EXCERPTED TEXT -
################

FIG. 21 illustrates a case in which a CRB-to-interlace index is non-uniformly allocated and a subchannel index is mapped to each of consecutive interlace indexes, applicable to the present disclosure. Referring to FIG. 21, in CRB in the frequency domain, interlace indexes may be non-uniformly allocated. That is, interlace indexing may be applied in different order for each interlace block. For example, an interlace block may be a set of interlaces corresponding to the number of interlaces. In detail, a first interlace block 2110 may be a set of interlaces corresponding to the number of interlaces (M=5). Here, FIG. 21 may correspond to a case in which two RBSs are configured in a single SL-U resource pool in a single SL-U BWP. For example, an interlace index may be allocated based on consecutive CRB and point A, and, as described above, interlace indexing may be applied in different order for each interlace block. For example, in the SL-U resource pool, interlace indexing may be applied to an interlace block 2120 in order different from the first interlace block 2110. Through this, CRB-to-interlace index relationship may be non-uniformly configured. Here, a subchannel index may be mapped to consecutive interlace indexes. That is, the subchannel index may be mapped to a lowest interlace index. That is, interlace index #0 and subchannel index #0 may be mapped. Therefore, FIG. 21 may be Option 2-A method based on the aforementioned options.

On the other hand, FIG. 22 illustrates a method of assigning a subchannel index based on an interlace index within a lowest interlace block (M) 2210 in a frequency of a resource pool. Here, each subchannel index may be allocated sequentially from #0 to a maximum subchannel index based on an interlace index (same index) corresponding to a lowest interlace. That is, interlace index #2 of a lowest frequency resource block within the interlace block 2210 may be mapped to subchannel index #0, subsequent interlace index #3 may be mapped to subchannel index #1, and an interlace index and a subchannel index may be mapped based on the same method. Here, the same subchannel index may be mapped to the same interlace index. For example, in FIG. 22, an indexing method may be differently applied depending on a location in the frequency domain compared to FIG. 21.

For example, when non-uniform-based CRB-to-interlace index relationship is configured, the number of interlace resource blocks may be determined based on Table 18 above. Here, in the frequency domain, interlace index (m € {0,1, . . . , M−1}) may form relationship with the CRB in a non-uniform form. Relationship between interlace RB(n_IRB,m^μ∈={0,1, . . . }) of consecutive interlace m of SL BWP i and interlace CRB (n_CRB^μ) may be determined according to Equation 7 below. N_BWP,i^start,μ may be a CRB index for relative BWP start to CRB #0. Additionally, relationship between consecutive interlace m and non-uniform interlace m′ may be considered.

As a detailed example, the non-uniform interlace m′ may be generated by applying a cyclic block interleaver every interlace block (M). As a detailed example, if M=5, X×Y block interleaver set may be as shown in Table 19 below and FIG. 23.

################

DATA -
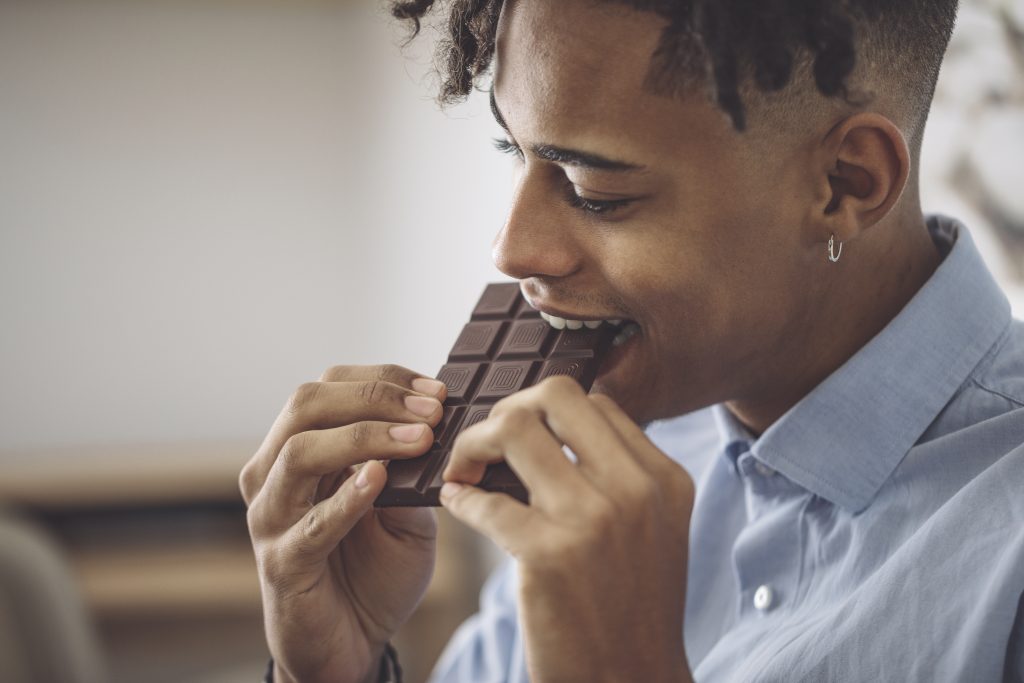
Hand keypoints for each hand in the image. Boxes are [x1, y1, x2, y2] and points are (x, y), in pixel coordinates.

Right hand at [239, 364, 445, 682]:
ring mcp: (271, 517)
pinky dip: (345, 497)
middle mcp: (275, 474)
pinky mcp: (282, 563)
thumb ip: (409, 470)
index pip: (329, 388)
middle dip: (373, 398)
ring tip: (417, 439)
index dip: (383, 380)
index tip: (436, 390)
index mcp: (301, 449)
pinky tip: (378, 479)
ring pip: (299, 453)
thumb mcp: (404, 510)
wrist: (352, 644)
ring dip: (363, 437)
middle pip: (306, 405)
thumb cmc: (374, 571)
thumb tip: (437, 424)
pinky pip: (310, 524)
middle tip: (431, 410)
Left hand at [439, 376, 694, 682]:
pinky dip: (460, 497)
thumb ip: (617, 479)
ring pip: (514, 428)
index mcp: (663, 479)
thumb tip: (549, 433)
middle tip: (486, 444)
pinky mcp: (548, 555)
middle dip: (507, 409)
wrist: (629, 682)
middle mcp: (635, 489)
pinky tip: (457, 505)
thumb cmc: (629, 610)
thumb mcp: (650, 532)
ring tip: (464, 470)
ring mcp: (593, 519)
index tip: (518, 436)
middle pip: (556, 396)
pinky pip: (483, 498)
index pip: (595, 402)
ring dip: (474, 444)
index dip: (545, 410)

################

WHAT YOU WILL DO -
- A) According to the interlace indexing excerpt, why is the CRB-to-interlace index relationship in FIG. 21 non-uniform? Answer in one to three sentences.
- B) In the FIG. 22 method of the interlace indexing excerpt, which interlace index is mapped to subchannel index #0?
- C) Retype the interlace indexing excerpt from "For example, when" up to and including "may be considered.".
The items play no part in this.

ANSWERS PER TASK -
- A) The relationship is non-uniform because interlace indexing is applied in a different order for each interlace block. For example, interlace block 2120 is indexed in a different order from the first interlace block 2110.

- B) Interlace index #2 of the lowest frequency resource block within interlace block 2210.

- C)
For example, when non-uniform-based CRB-to-interlace index relationship is configured, the number of interlace resource blocks may be determined based on Table 18 above. Here, in the frequency domain, interlace index (m € {0,1, . . . , M−1}) may form relationship with the CRB in a non-uniform form. Relationship between interlace RB(n_IRB,m^μ∈={0,1, . . . }) of consecutive interlace m of SL BWP i and interlace CRB (n_CRB^μ) may be determined according to Equation 7 below. N_BWP,i^start,μ may be a CRB index for relative BWP start to CRB #0. Additionally, relationship between consecutive interlace m and non-uniform interlace m′ may be considered.